- Read Tutorial
- Watch Guide Video
I want to talk about various strategies that you should have when it comes to building now your own machine learning and data science models.
And I'm going to look at one of my favorite case studies for this which is Google and specifically it's Google very early on in their development. Google was at the forefront of modern machine learning and I absolutely love the strategies that they took and so I thought it would be something that we could learn from.
And so in their book "in the Plax" Google talks about some of the ways they discovered how to perfect their search engine and you might think because Google's goal was to classify and make the entire world of knowledge completely searchable you would think that they would have these big huge types of queries and they would build these systems and you just think of them going very big very fast but they actually took the exact opposite approach.
They started noticing in their search indexes that they had some odd behavior. They would have a lot of their results and this is very early on. So in the early 2000s a lot of their results were being populated by spam types of posts. So in other words their case study that they kept looking at was for the word university the word university had an entire first page of results with just sales and spam. And there were no actual universities that were listed when you would type university.
And Larry Page and Sergey Brin thought that that was wrong. They thought that the system should be able to give the correct result that they thought it should give a university result. When you typed the word university into Google.

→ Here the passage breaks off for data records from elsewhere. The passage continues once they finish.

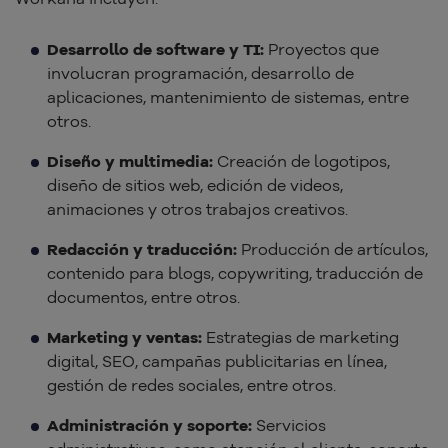
Desarrollo de software y TI:
Proyectos que
involucran programación, desarrollo de
aplicaciones, mantenimiento de sistemas, entre
otros.
Diseño y multimedia:
Creación de logotipos,
diseño de sitios web, edición de videos,
animaciones y otros trabajos creativos.
Redacción y traducción:
Producción de artículos,
contenido para blogs, copywriting, traducción de
documentos, entre otros.
Marketing y ventas:
Estrategias de marketing
digital, SEO, campañas publicitarias en línea,
gestión de redes sociales, entre otros.
Administración y soporte:
Servicios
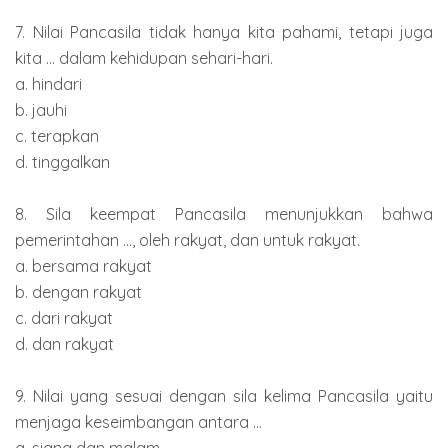
7. Nilai Pancasila tidak hanya kita pahami, tetapi juga
kita ... dalam kehidupan sehari-hari.
a. hindari
b. jauhi
c. terapkan
d. tinggalkan
8. Sila keempat Pancasila menunjukkan bahwa
pemerintahan ..., oleh rakyat, dan untuk rakyat.
a. bersama rakyat
b. dengan rakyat
c. dari rakyat
d. dan rakyat
9. Nilai yang sesuai dengan sila kelima Pancasila yaitu
menjaga keseimbangan antara ...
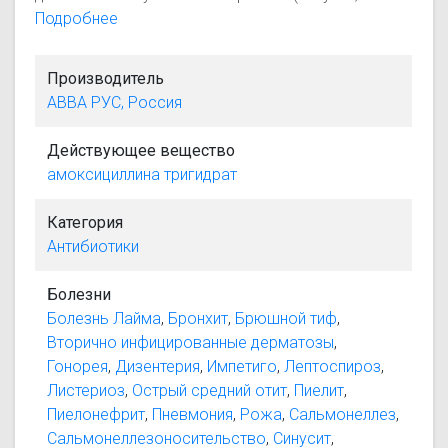
фарингит, тонзиллит, острый средний отит;
Подробнее
бронхит, пневмония); инфекции мочеполовой
системы (пиелонефрит, пиелит, цистит, уретрит,
Производитель
гонорея, эндометрит, цервицит); инфекции ЖКТ
АВВА РУС, Россия
(энтероколит, брюшной тиф, холангит, холецистит);
инфекции кожи и мягких тканей (рожа, импетиго,
Действующее вещество
вторично инфицированные дерматозы);
амоксициллина тригидрат
лептоспироз; листериоз; болезнь Лайма
(боррелиоз); дизентерия; сальмонеллез,
Категория
сальмонеллоносительство; эндокардит
Антибиотики
(профилактика).
Болезни
Болезнь Лайма
,
Бронхит
,
Брюшной тиф
,
Вторично инфицированные дерматозы
,
Гонорея
,
Дизентерия
,
Импетиго
,
Лептоспироз
,
Листериоз
,
Острый средний отит
,
Пиелит
,
Пиелонефрит
,
Пневмония
,
Рожа
,
Сальмонеллез
,
Сальмонеллезоносительство
,
Синусит
,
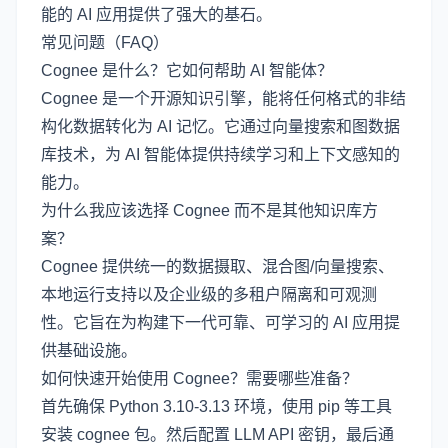
能的 AI 应用提供了强大的基石。
常见问题（FAQ）
Cognee 是什么？它如何帮助 AI 智能体？
Cognee 是一个开源知识引擎，能将任何格式的非结
构化数据转化为 AI 记忆。它通过向量搜索和图数据
库技术，为 AI 智能体提供持续学习和上下文感知的
能力。
为什么我应该选择 Cognee 而不是其他知识库方
案？
Cognee 提供统一的数据摄取、混合图/向量搜索、
本地运行支持以及企业级的多租户隔离和可观测
性。它旨在为构建下一代可靠、可学习的 AI 应用提
供基础设施。
如何快速开始使用 Cognee？需要哪些准备？
首先确保 Python 3.10-3.13 环境，使用 pip 等工具
安装 cognee 包。然后配置 LLM API 密钥，最后通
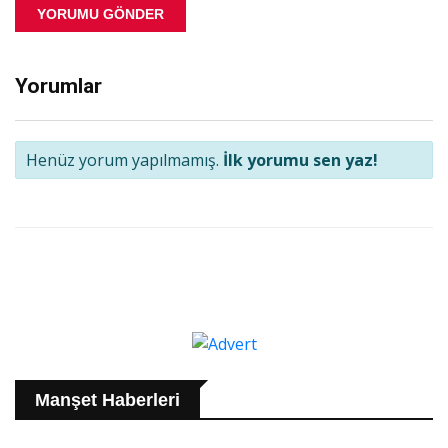
YORUMU GÖNDER
Yorumlar
Henüz yorum yapılmamış.
İlk yorumu sen yaz!
Manşet Haberleri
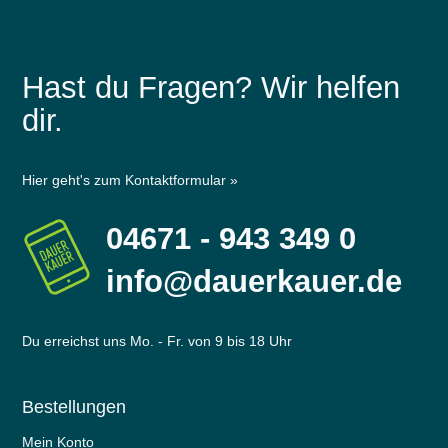
Hast du Fragen? Wir helfen
dir.
Hier geht's zum Kontaktformular »
04671 - 943 349 0
info@dauerkauer.de
Du erreichst uns Mo. - Fr. von 9 bis 18 Uhr
Bestellungen
Mein Konto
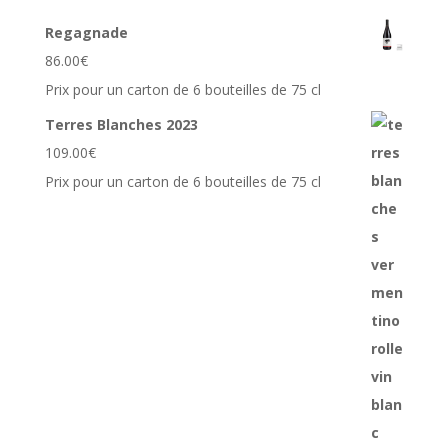
Regagnade
86.00
€
Prix pour un carton de 6 bouteilles de 75 cl
Terres Blanches 2023
109.00
€
Prix pour un carton de 6 bouteilles de 75 cl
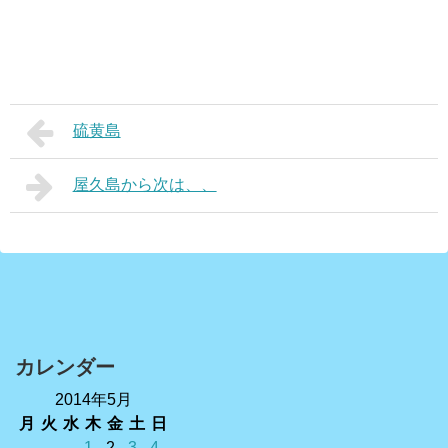
硫黄島
屋久島から次は、、
カレンダー
2014年5月
月
火
水
木
金
土
日
1
2
3
4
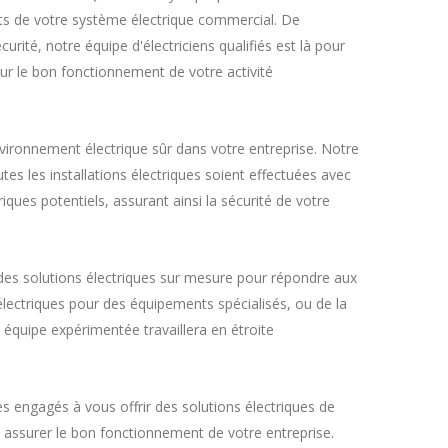
ts de votre système électrique commercial. De
rité, notre équipe d'électriciens qualifiés est là pour
ur le bon fonctionnement de votre activité
vironnement électrique sûr dans votre entreprise. Notre
tes les installations électriques soient effectuées avec
ques potentiels, assurant ainsi la sécurité de votre
des solutions électriques sur mesure pour répondre aux
électriques pour des équipements spécialisés, ou de la
équipe expérimentée travaillera en étroite
s engagés à vous offrir des solutions électriques de
t assurer le bon fonctionnement de votre entreprise.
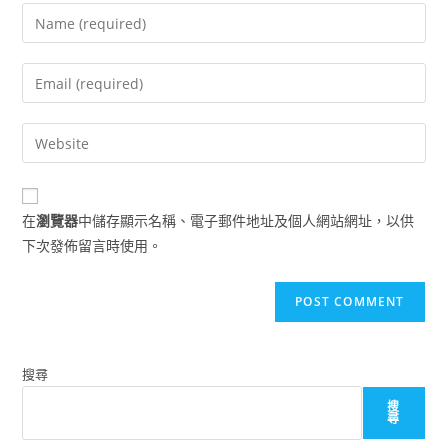
Enter
your
name
Enter
or
your
username
email
Enter
to
address
your
comment
to
website
comment
URL
在
瀏覽器
中儲存顯示名稱、電子郵件地址及個人網站網址，以供
(optional)
下次發佈留言時使用。
搜尋
搜
尋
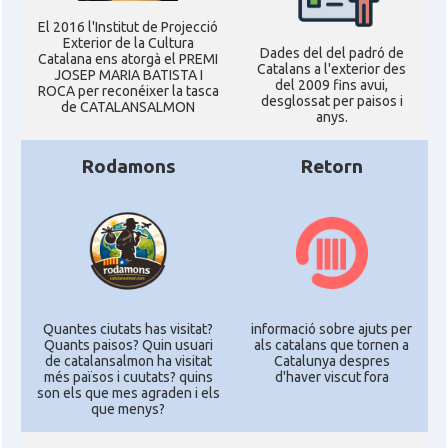
El 2016 l'Institut de Projecció
Exterior de la Cultura
Dades del del padró de
Catalana ens atorgà el PREMI
Catalans a l'exterior des
JOSEP MARIA BATISTA I
del 2009 fins avui,
ROCA per reconéixer la tasca
desglossat per paisos i
de CATALANSALMON
anys.
Rodamons
Retorn
Quantes ciutats has visitat?
informació sobre ajuts per
Quants paisos? Quin usuari
als catalans que tornen a
de catalansalmon ha visitat
Catalunya despres
més països i cuutats? quins
d'haver viscut fora
son els que mes agraden i els
que menys?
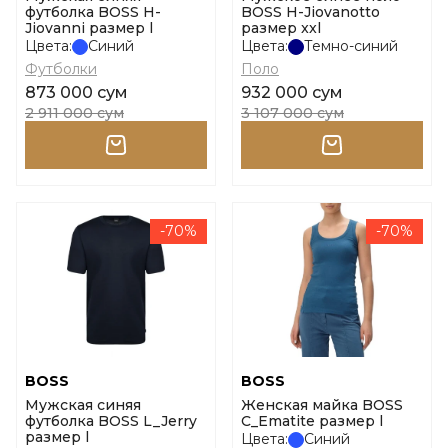
футболка BOSS H-
BOSS H-Jiovanotto
Jiovanni размер l
размер xxl
Цвета:
Синий
Цвета:
Темно-синий
Футболки
Поло
873 000 сум
932 000 сум
2 911 000 сум
3 107 000 сум
-70%
-70%
BOSS
BOSS
Мужская синяя
Женская майка BOSS
футболка BOSS L_Jerry
C_Ematite размер l
размер l
Цвета:
Синий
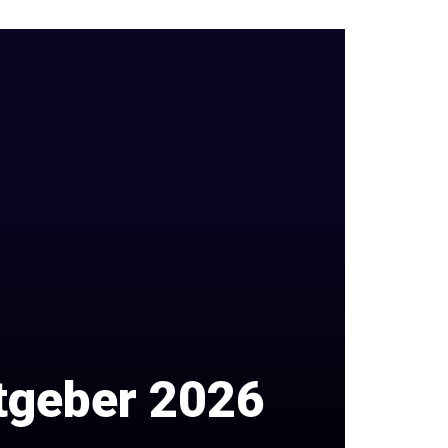
atgeber 2026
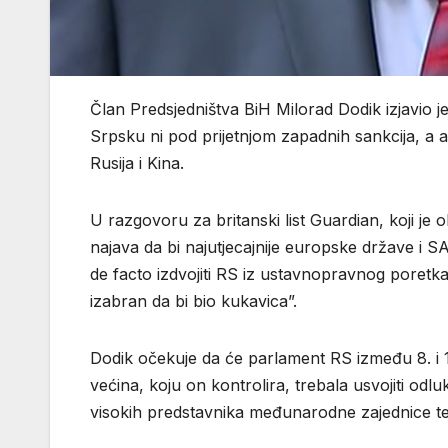
Član Predsjedništva BiH Milorad Dodik izjavio j
Srpsku ni pod prijetnjom zapadnih sankcija, a 
Rusija i Kina.
U razgovoru za britanski list Guardian, koji je
najava da bi najutjecajnije europske države i SAD
de facto izdvojiti RS iz ustavnopravnog poretka 
izabran da bi bio kukavica”.
Dodik očekuje da će parlament RS između 8. i 1
većina, koju on kontrolira, trebala usvojiti o
visokih predstavnika međunarodne zajednice te 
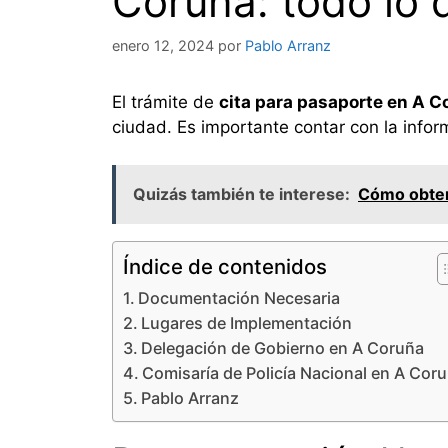
Coruña: todo lo 
enero 12, 2024
por
Pablo Arranz
El trámite de
cita para pasaporte en A C
ciudad. Es importante contar con la infor
Quizás también te interese:
Cómo obtene
Índice de contenidos
Documentación Necesaria
Lugares de Implementación
Delegación de Gobierno en A Coruña
Comisaría de Policía Nacional en A Cor
Pablo Arranz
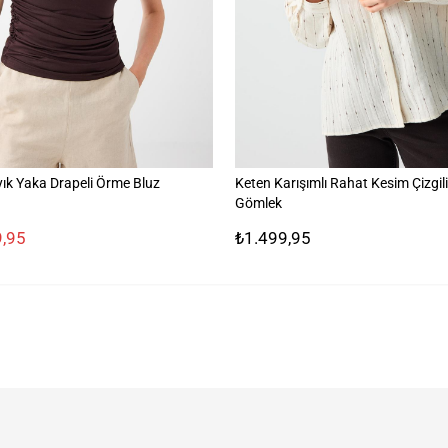
ık Yaka Drapeli Örme Bluz
Keten Karışımlı Rahat Kesim Çizgi
Gömlek
,95
₺1.499,95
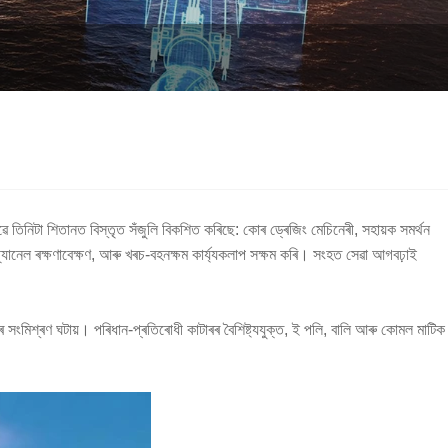
 তিনিটা শিতানত বিস্তৃত সঁজুলি বিকশিত কৰিছে: কোৰ ড্ৰেজিং মেচিনেৰী, সহায়ক সমৰ্থন
ঁত চ্যানেল ৰক্ষণাবেক্ষণ, আৰু খৰচ-বহনক্ষম কাৰ্য্যকলাপ সক্ষম কৰি। সংহত সেৱা আগবঢ়াই
ৰ সংমিশ্ৰণ ঘটায়। পৰিধান-প্ৰতিৰোধী কাটাৰৰ বৈশিষ্ট্যযুক্ত, ই পলি, বালি আৰু কোমল মাটিক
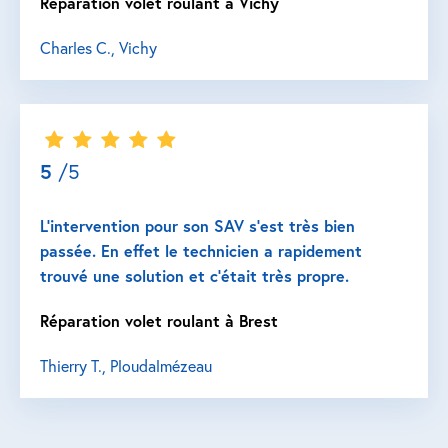
Réparation volet roulant à Vichy
Charles C., Vichy
5
/5
L’intervention pour son SAV s’est très bien
passée. En effet le technicien a rapidement
trouvé une solution et c’était très propre.
Réparation volet roulant à Brest
Thierry T., Ploudalmézeau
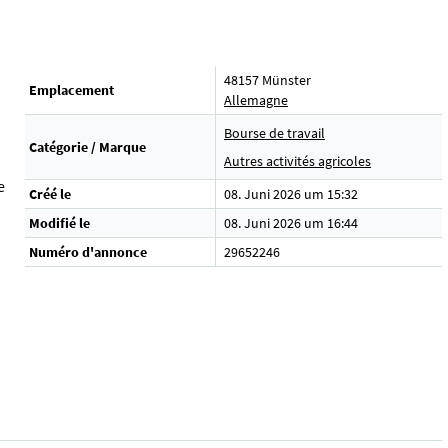
48157 Münster
Emplacement
Allemagne
Bourse de travail
Catégorie / Marque
Autres activités agricoles
e
Créé le
08. Juni 2026 um 15:32
Modifié le
08. Juni 2026 um 16:44
Numéro d'annonce
29652246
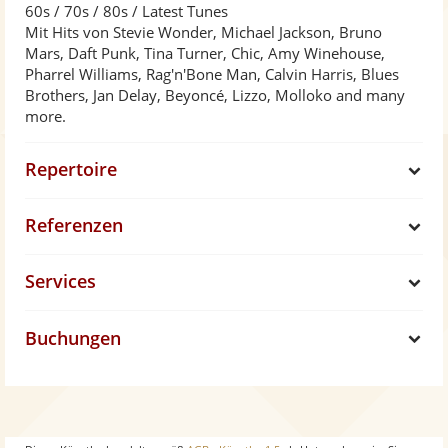
60s / 70s / 80s / Latest Tunes
Mit Hits von Stevie Wonder, Michael Jackson, Bruno
Mars, Daft Punk, Tina Turner, Chic, Amy Winehouse,
Pharrel Williams, Rag'n'Bone Man, Calvin Harris, Blues
Brothers, Jan Delay, Beyoncé, Lizzo, Molloko and many
more.
Repertoire
S
Referenzen
h
S
Services
o
h
S
w
Buchungen
o
h
S
w
o
h
w
o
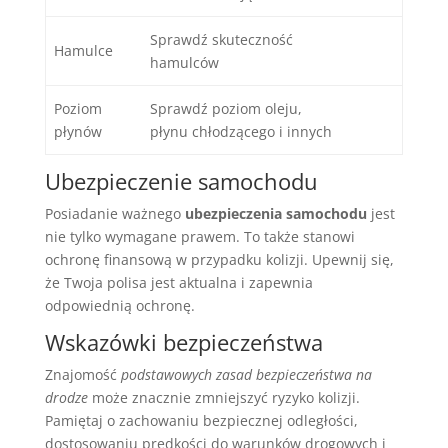
Sprawdź skuteczność
Hamulce
hamulców
Poziom
Sprawdź poziom oleju,
płynów
płynu chłodzącego i innych
Ubezpieczenie samochodu
Posiadanie ważnego
ubezpieczenia samochodu
jest
nie tylko wymagane prawem. To także stanowi
ochronę finansową w przypadku kolizji. Upewnij się,
że Twoja polisa jest aktualna i zapewnia
odpowiednią ochronę.
Wskazówki bezpieczeństwa
Znajomość
podstawowych zasad bezpieczeństwa na
drodze
może znacznie zmniejszyć ryzyko kolizji.
Pamiętaj o zachowaniu bezpiecznej odległości,
dostosowaniu prędkości do warunków drogowych i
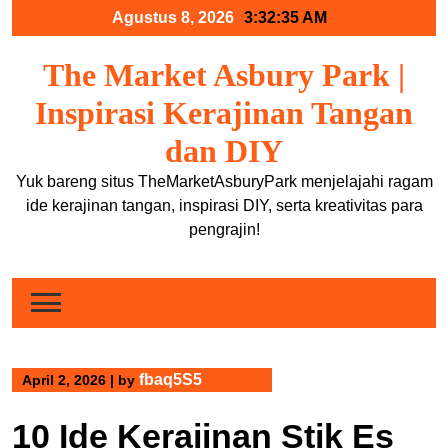
Skip
Agustus 8, 2026
3:32:35 AM
to
content
The Market Asbury Park |
Inspirasi Kerajinan Tangan
dan DIY
Yuk bareng situs TheMarketAsburyPark menjelajahi ragam
ide kerajinan tangan, inspirasi DIY, serta kreativitas para
pengrajin!
fbaq5S5
April 2, 2026
|
by
10 Ide Kerajinan Stik Es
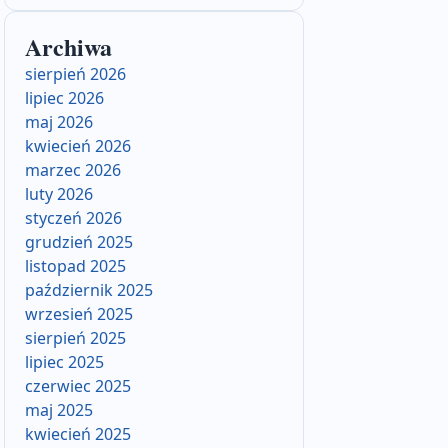
Archiwa
sierpień 2026
lipiec 2026
maj 2026
kwiecień 2026
marzec 2026
luty 2026
styczeń 2026
grudzień 2025
listopad 2025
październik 2025
wrzesień 2025
sierpień 2025
lipiec 2025
czerwiec 2025
maj 2025
kwiecień 2025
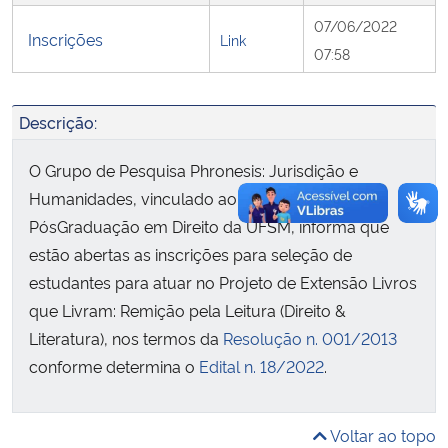
07/06/2022
Inscrições
Link
Secretaria-Geral
07:58
Secretaria de Governo
Descrição:
Gabinete de Segurança Institucional
O Grupo de Pesquisa Phronesis: Jurisdição e
Humanidades, vinculado ao Programa de
Advocacia-Geral da União
PósGraduação em Direito da UFSM, informa que
estão abertas as inscrições para seleção de
Banco Central do Brasil
estudantes para atuar no Projeto de Extensão Livros
que Livram: Remição pela Leitura (Direito &
Planalto
Literatura), nos termos da
Resolução n. 001/2013
conforme determina o
Edital n. 18/2022
.
Voltar ao topo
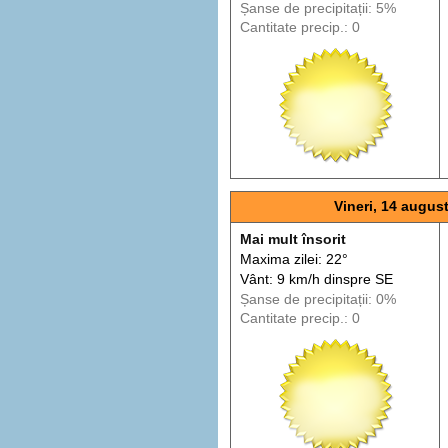
Șanse de precip
itații
: 5%
Cantitate precip.: 0
Vineri, 14 augus
Mai mult însorit
Maxima zilei: 22°
Vânt: 9 km/h din
spre
SE
Șanse de precip
itații
: 0%
Cantitate precip.: 0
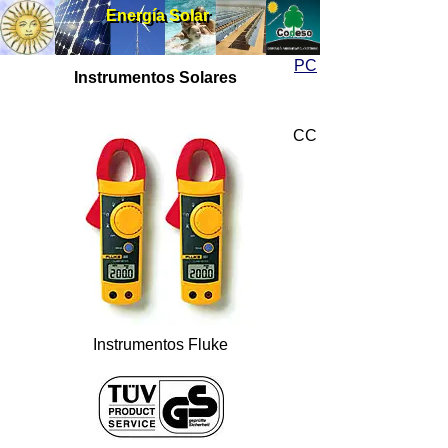
Energía Solar
Energía Solar
PC
Instrumentos Solares
CC
Instrumentos Fluke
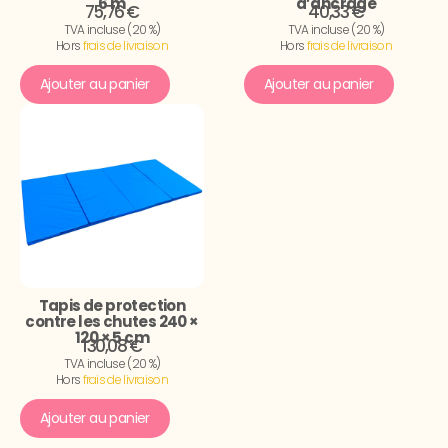
6 m
d’ancrage
75,76 €
40,33 €
TVA incluse (20 %)
TVA incluse (20 %)
Hors
frais de livraison
Hors
frais de livraison
Ajouter au panier
Ajouter au panier
Tapis de protection
contre les chutes 240 ×
120 × 5 cm
130,08 €
TVA incluse (20 %)
Hors
frais de livraison
Ajouter au panier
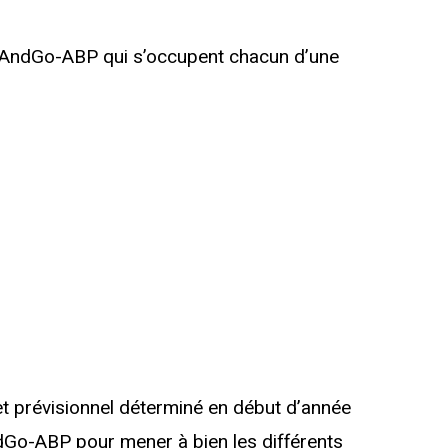
essAndGo-ABP qui s’occupent chacun d’une
.
 prévisionnel déterminé en début d’année
AndGo-ABP pour mener à bien les différents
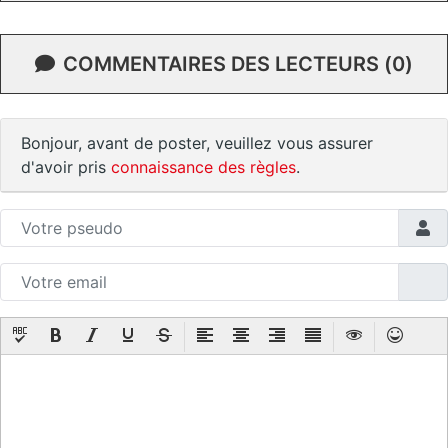
COMMENTAIRES DES LECTEURS (0)
Bonjour, avant de poster, veuillez vous assurer
d'avoir pris
connaissance des règles
.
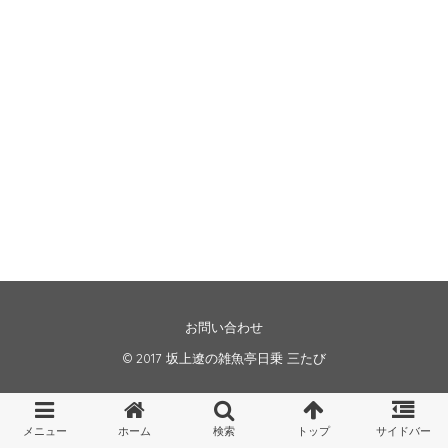
お問い合わせ
© 2017
坂上遼の雑魚亭日乗 三たび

Now that was just one example of how spam was starting to populate the entire set of search results. It wasn't just for the word university but that was one specific word that the developers targeted.
So instead of thinking and stressing over trying to fix the entire world of spam Google took a very targeted approach. They simply cared about the word university and so they started altering the algorithms and building out their own machine learning models to get university to return the right results. And it took them a very long time to be able to make the changes they needed and the end result was the page rank algorithm that is still used today.
When I read that I thought that was fascinating because so many times myself personally and many other developers I know when they hear of some type of machine learning task they have to build out say a recommendation engine or something like that. They think of building a model that works for all use cases.
However what I've found is a much better strategy is first taking a very small targeted approach just like Google focused on the university keyword. Pick out one particular case study for your own machine learning algorithms and try to get that one example to work.
After that works then you can broaden and what you may discover is that that one case study that one example that you worked on is going to have a domino effect and the same types of approaches that you used for your example are going to work for a broader set of cases. And I know that that may sound like common sense and it is common sense and that's kind of the point. However, I know myself and many other developers I work with many times try to jump to implement the perfect solution too fast. Instead of trying to fix and build one type of machine learning approach we try to build the entire system and that can become stressful and it can also be very error-prone.
When you take in dissect one example and take very small steps when you're building out your system you'll see that you actually learn more about the data and about what you actually need to implement.
Going back to the example that we talked about in the machine learning guide where I talked about how I built out that recommendation engine for dev camp and creating recommended articles when I did that I took this approach I didn't care about the thousand plus articles that are on devcamp or even the tens of thousands that are in our third-party library. I didn't try to create a solution that worked for all of them right away.
Instead what I did is I picked out one article and it was a one article I talked about with the python and all of those different keywords like list and extend. And I told myself that once I could get the right article generated as the recommended article then that would tell me that I was on the right track. So I didn't overwhelm myself with trying to go through thousands of articles and analyzing all of that data.
Instead, I went I build out my I built out my prediction model for that single article and then I continued to work on the algorithm I combined a number of machine learning algorithms until it gave me the correct result. And so that approach worked very well for me and I was able to populate it throughout the rest of the application. After I got that one example.
So in summary the goal of this guide was to give you a mental framework for how you should approach building out machine learning algorithms and how you should approach building those types of implementations because many times if you simply look at the broad scope and you try to take in all of the different cases that need to be accounted for it can be pretty intimidating and that can lead to all kinds of issues.
It can lead to rushing and building the wrong kind of implementation. It can cause procrastination because the concept seems so big you don't even know where to start. But if you take very small targeted chunks and you make those case studies work then you're going to find that that leads to building out a more full set of solutions.